*** Opening of Data for this exercise ***

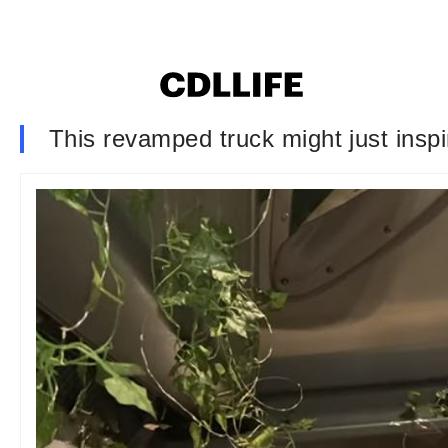
This revamped truck might just insp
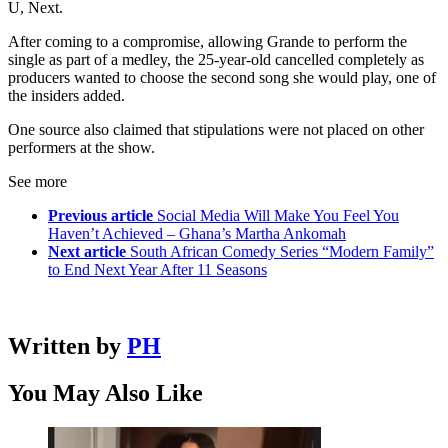
U, Next.
After coming to a compromise, allowing Grande to perform the
single as part of a medley, the 25-year-old cancelled completely as
producers wanted to choose the second song she would play, one of
the insiders added.
One source also claimed that stipulations were not placed on other
performers at the show.
See more
Previous article
Social Media Will Make You Feel You
Haven’t Achieved – Ghana’s Martha Ankomah
Next article
South African Comedy Series “Modern Family”
to End Next Year After 11 Seasons
Written by
PH
You May Also Like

*** Close of Data for this exercise ***

Exercise ▸
Since only the text is needed, retype the data above exactly and omit the pictures.

Task response ▸
This revamped truck might just insp
U, Next.
After coming to a compromise, allowing Grande to perform the
single as part of a medley, the 25-year-old cancelled completely as
producers wanted to choose the second song she would play, one of
the insiders added.
One source also claimed that stipulations were not placed on other
performers at the show.
See more
Previous article
Social Media Will Make You Feel You
Haven’t Achieved – Ghana’s Martha Ankomah
Next article
South African Comedy Series “Modern Family”
to End Next Year After 11 Seasons
Written by
PH
You May Also Like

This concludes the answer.